◆ SHORT PROBLEM: Return every line of the rows below word for word, changing nothing.

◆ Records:
[Start]

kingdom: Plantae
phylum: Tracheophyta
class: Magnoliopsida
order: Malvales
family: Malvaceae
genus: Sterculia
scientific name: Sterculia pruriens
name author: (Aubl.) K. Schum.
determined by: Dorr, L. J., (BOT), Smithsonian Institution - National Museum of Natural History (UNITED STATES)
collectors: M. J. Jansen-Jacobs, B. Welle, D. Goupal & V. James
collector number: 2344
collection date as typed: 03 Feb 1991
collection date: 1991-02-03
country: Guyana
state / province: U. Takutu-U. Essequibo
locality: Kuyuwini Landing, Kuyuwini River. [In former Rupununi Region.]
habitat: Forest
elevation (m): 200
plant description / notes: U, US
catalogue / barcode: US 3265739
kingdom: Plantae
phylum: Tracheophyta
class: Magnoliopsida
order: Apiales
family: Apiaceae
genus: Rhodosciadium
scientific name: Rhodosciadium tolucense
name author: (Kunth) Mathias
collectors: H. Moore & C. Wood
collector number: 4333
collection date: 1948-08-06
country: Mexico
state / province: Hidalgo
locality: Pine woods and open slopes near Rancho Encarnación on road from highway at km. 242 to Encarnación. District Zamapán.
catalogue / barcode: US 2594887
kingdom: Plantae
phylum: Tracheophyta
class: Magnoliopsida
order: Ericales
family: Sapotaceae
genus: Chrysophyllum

[End]

◆ WRITTEN RESPONSE:
kingdom: Plantae
phylum: Tracheophyta
class: Magnoliopsida
order: Malvales
family: Malvaceae
genus: Sterculia
scientific name: Sterculia pruriens
name author: (Aubl.) K. Schum.
determined by: Dorr, L. J., (BOT), Smithsonian Institution - National Museum of Natural History (UNITED STATES)
collectors: M. J. Jansen-Jacobs, B. Welle, D. Goupal & V. James
collector number: 2344
collection date as typed: 03 Feb 1991
collection date: 1991-02-03
country: Guyana
state / province: U. Takutu-U. Essequibo
locality: Kuyuwini Landing, Kuyuwini River. [In former Rupununi Region.]
habitat: Forest
elevation (m): 200
plant description / notes: U, US
catalogue / barcode: US 3265739
kingdom: Plantae
phylum: Tracheophyta
class: Magnoliopsida
order: Apiales
family: Apiaceae
genus: Rhodosciadium
scientific name: Rhodosciadium tolucense
name author: (Kunth) Mathias
collectors: H. Moore & C. Wood
collector number: 4333
collection date: 1948-08-06
country: Mexico
state / province: Hidalgo
locality: Pine woods and open slopes near Rancho Encarnación on road from highway at km. 242 to Encarnación. District Zamapán.
catalogue / barcode: US 2594887
kingdom: Plantae
phylum: Tracheophyta
class: Magnoliopsida
order: Ericales
family: Sapotaceae
genus: Chrysophyllum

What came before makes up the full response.